# [Bloco de texto]
□ □ □
Porto Alegre, 31 de julho de 2025 Ano 19 - N° 4.448
Sem medidas mágicas
Terceiro maior produtor mundial de leite, com estimativa de captação de 37 bilhões de litros neste ano, o Brasil reúne condições para se tornar um grande exportador, segundo especialistas. Essa perspectiva tem mobilizado alguns dos maiores players desse mercado nos últimos anos, em um movimento que envolve principalmente qualificação dos produtores e melhoria da qualidade e da produtividade média dos rebanhos, hoje de 2.280 litros por vaca/ano, baixa em relação à média global, de 2.660 litros, segundo a Empresa Brasileira de Pesquisa Agropecuária (Embrapa).
Por enquanto, o país está longe da meta de vender ao exterior e ainda importa leite. No ano passado, foram 6,348 milhões de litros/dia, de acordo com o Centro de Inteligência do Leite (CILeite), da Embrapa, vindos principalmente da Argentina e do Uruguai, que têm produção mais eficiente, preços mais baixos e ainda são isentos de tarifa por integrarem o Mercosul. As exportações foram de apenas 179 mil litros/dia, dada a falta de competitividade do país no mercado externo. Após forte alta dos preços, o litro pago ao produtor chegou, em média, a R$ 3,19 em julho de 2022, recuando para R$ 2,77 em julho de 2023 com aumento das importações, conforme dados do CILeite. Neste ano, a média tem oscilado em torno de R$ 2,70.
Embora esteja em queda, o preço ao produtor no Brasil é, segundo Guilherme Portella, diretor de ESG da Lactalis, o quinto mais alto do mundo. “É preciso melhorar a produtividade, de modo que o preço baixe e, ainda assim, remunere bem o produtor”, diz Portella. Uma das companhias que primeiro enxergaram o potencial leiteiro do Brasil, a francesa Lactalis projeta transformar o país em um hub de exportação de lácteos. A empresa consolidou sua presença no Brasil há cerca de dez anos, ao comprar os ativos de laticínios da BRF, que incluíram as marcas Batavo e Elegê e, em seguida, a fábrica e a marca Itambé, da mineira Cooperativa Central de Produtores Rurais (CCPR), a maior cooperativa de captação de leite do Brasil. Hoje, a Lactalis é líder em captação, com 2,7 bilhões de litros em 2024, quando faturou R$ 17 bilhões.
□ □ □
Devolva, sem nenhuma alteração, o trecho do texto sobre o leite no Brasil que começa com as palavras contendo "Por enquanto, o" e termina com "de R$ 2,70.".

(Registros de coordenadas de pontos de referência)
□ □ □
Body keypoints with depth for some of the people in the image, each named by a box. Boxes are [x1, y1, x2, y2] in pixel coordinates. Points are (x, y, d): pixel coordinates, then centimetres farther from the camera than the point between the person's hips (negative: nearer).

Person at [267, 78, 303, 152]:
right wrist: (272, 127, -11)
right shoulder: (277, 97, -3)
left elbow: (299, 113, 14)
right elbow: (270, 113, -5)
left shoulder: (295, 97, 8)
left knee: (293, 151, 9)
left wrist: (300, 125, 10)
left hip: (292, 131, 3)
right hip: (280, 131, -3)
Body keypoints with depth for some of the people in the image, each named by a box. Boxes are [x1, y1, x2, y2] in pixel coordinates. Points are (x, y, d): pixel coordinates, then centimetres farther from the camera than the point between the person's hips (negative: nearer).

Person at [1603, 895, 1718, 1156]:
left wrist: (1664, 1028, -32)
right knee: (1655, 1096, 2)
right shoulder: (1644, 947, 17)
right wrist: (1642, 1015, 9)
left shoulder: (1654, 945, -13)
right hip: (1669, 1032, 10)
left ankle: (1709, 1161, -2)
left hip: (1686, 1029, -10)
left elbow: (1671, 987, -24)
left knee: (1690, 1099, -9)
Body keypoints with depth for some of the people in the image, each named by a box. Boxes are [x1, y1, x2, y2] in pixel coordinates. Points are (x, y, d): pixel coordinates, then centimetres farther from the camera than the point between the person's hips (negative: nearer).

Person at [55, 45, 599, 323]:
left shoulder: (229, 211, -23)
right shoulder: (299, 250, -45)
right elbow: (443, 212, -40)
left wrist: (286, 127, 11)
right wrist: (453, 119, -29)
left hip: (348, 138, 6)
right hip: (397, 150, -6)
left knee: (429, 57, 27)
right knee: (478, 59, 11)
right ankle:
□ □ □
# [Campo de resposta]
Por enquanto, o país está longe da meta de vender ao exterior e ainda importa leite. No ano passado, foram 6,348 milhões de litros/dia, de acordo com o Centro de Inteligência do Leite (CILeite), da Embrapa, vindos principalmente da Argentina e do Uruguai, que têm produção mais eficiente, preços mais baixos e ainda são isentos de tarifa por integrarem o Mercosul. As exportações foram de apenas 179 mil litros/dia, dada a falta de competitividade do país no mercado externo. Após forte alta dos preços, o litro pago ao produtor chegou, em média, a R$ 3,19 em julho de 2022, recuando para R$ 2,77 em julho de 2023 com aumento das importações, conforme dados do CILeite. Neste ano, a média tem oscilado em torno de R$ 2,70.